Although previous studies introduced several techniques to isolate and purify MA and MB (Chung et al., 2006; Cartwright et al., 1981; Minh et al., 2018b, Chung et al., 2005a, Chung et al., 2005b), none of them proposed a detailed process that can be extensively applicable for isolation these diabetic inhibitors as our study. Furthermore, we successfully developed a simple method that helped precisely detect MA and MB in rice bran for the first time. Results from the advanced technique LC-ESI-MS were reliable (Fig. 5), nevertheless, the key of achievements might emanate from the sample processing (Fig. 3). Particularly, after withdrawing fatty and low polarity components by hexane, we proceeded with a sugar abolishment based on the crystallization of sugars at low temperature. Basically, momilactones are minor constituents in rice and the productivity of MA and MB isolation may be accelerated by various factors as UV-irradiation (Cartwright et al., 1981, Kodama et al., 1988), temperature and extracting solvents (Minh et al., 2018b). The rejection of compounds with high molecular weight or lower polarity may enhance the sensitivity in detecting MA and MB, which has not been mentioned in the earlier researches. Though contents of MA and MB quantified in rice bran were 6.65 and 6.24 µg/g dry weight, respectively, their individual activity on the suppression of hydrolytic enzymes linked to diabetes was considerable. Therefore, the contribution of MA and MB to the anti-diabetic capacities of rice bran should be further endorsed by in vivo models as well as clinical trials.

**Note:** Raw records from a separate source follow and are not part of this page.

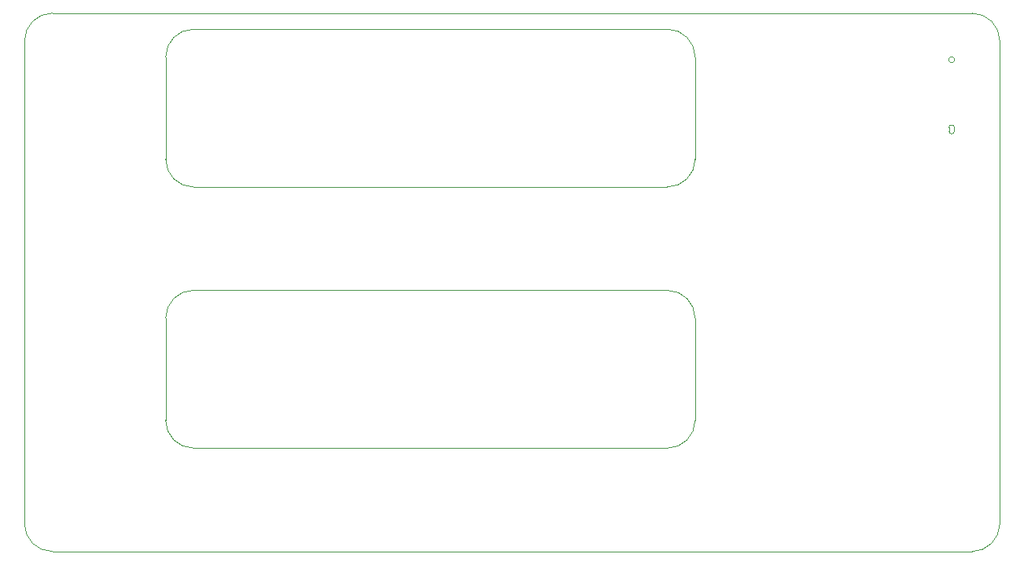
<source format=gbr>
%TF.GenerationSoftware,Altium Limited,Altium Designer,24.0.1 (36)*%
G04 Layer_Color=16711935*
%FSLAX45Y45*%
%MOMM*%
%TF.SameCoordinates,AAAF7447-B715-4BC7-9B32-5AEFA729C21C*%
%TF.FilePolarity,Positive*%
%TF.FileFunction,Other,Mechanical_1*%
%TF.Part,Single*%
G01*
G75*
%TA.AperFunction,NonConductor*%
%ADD129C,0.01270*%
%ADD130C,0.00508*%
D129*
X6920635Y4211200D02*
G03*
X7220635Y4511200I61J299939D01*
G01*
Y5612300D02*
G03*
X6920635Y5912300I-299939J61D01*
G01*
X1820635D02*
G03*
X1520635Y5612300I109J-300109D01*
G01*
Y4511200D02*
G03*
X1820635Y4211200I300109J109D01*
G01*
X1520635Y7324700D02*
G03*
X1820635Y7024700I300109J109D01*
G01*
Y8725800D02*
G03*
X1520635Y8425800I109J-300109D01*
G01*
X7220635Y8425800D02*
G03*
X6920635Y8725800I-299939J61D01*
G01*
Y7024700D02*
G03*
X7220635Y7324700I61J299939D01*
G01*
X10200635Y3098020D02*
G03*
X10500635Y3398020I61J299939D01*
G01*
X300635Y8898000D02*
G03*
X635Y8598000I-61J-299939D01*
G01*
X10500635Y8598000D02*
G03*
X10200635Y8898000I-299768J232D01*
G01*
X635Y3397999D02*
G03*
X300635Y3097999I300109J109D01*
G01*
X1820635Y4211200D02*
X6920635D01*
X1820635Y5912300D02*
X6920635D01*
X7220635Y4511200D02*
Y5612300D01*
X1520635Y4511200D02*
Y5612300D01*
Y7324700D02*
Y8425800D01*
X7220635Y7324700D02*
Y8425800D01*
X1820635Y8725800D02*
X6920635D01*
X1820635Y7024700D02*
X6920635D01*
X10500635Y8598000D02*
X10500635Y3398020D01*
X300635Y3097999D02*
X10200635Y3098000D01*
X300635Y8897999D02*
X10200635Y8898000D01*
X634Y8598000D02*
X635Y3397999D01*
D130*
X9953201Y7624498D02*
G03*
X9982205Y7596903I29004J1444D01*
G01*
X9982210Y7694511D02*
G03*
X9953211Y7665720I0J-29000D01*
G01*
X10011209D02*
G03*
X9982210Y7694511I-28999J-209D01*
G01*
X9982205Y7596903D02*
G03*
X10011199Y7624321I-0J29040D01*
G01*
X10015212Y8396326D02*
G03*
X10015212Y8396326I-33000J0D01*
G01*
X9953201Y7624498D02*
X9953211Y7665720D01*
X10011199Y7624321D02*
X10011209Y7665720D01*
%TF.MD5,6e8f3a05e39f6952784b8734cd5cb544*%
M02*

</source>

In addition, γ-oryzanol, a commercially-important bioactive phytochemical of rice bran, is a mixture of ferulic acid esters of triterpene alcohols and sterols, which possesses a wide spectrum of health-beneficial effects, including anticarginogenic, anti-inflammatory, antihyperlipidemic, antidiabetic, and neuroprotective (Lemus et al. 2014). Most of the evidence about antidiabetic effect of γ-oryzanol was from in vivo assays, but no in vitro study on inhibitions of the key enzymes linked to diabetes was investigated. This current study for the first time resolved this concern. Results from in vitro assays pointed out that the inhibitory effect of MA and MB on α-amylase, α-glucosidase and trypsin were more significantly potent than that of γ-oryzanol and defatted bran extract. As a result, along with quantification results, MA and MB can be considered as new members of diabetic inhibitors and might contribute an active role to the diabetes inhibition of rice bran. Trends in the use of rice bran as a source of anti-diabetes, therefore, have been more fortified by this study.

Conclusion

By in vitro assays, for the first time, the present study manifested the decisive function of MA and MB in the inhibition of key enzymes related to diabetes. The first identification and quantification of MA and MB in rice bran using advanced techniques may launch a new direction for further isolations of these diabetic inhibitors in larger scales. Findings of this research highlighted that MA and MB contributed an important role in anti-diabetes property of rice bran, although in vivo trials on MA and MB should be further explored. Given that quantities of MA and MB are largely varied among rice cultivars, the breeding of new rice cultivars with high amounts of MA and MB may be useful and economical to help control diabetes.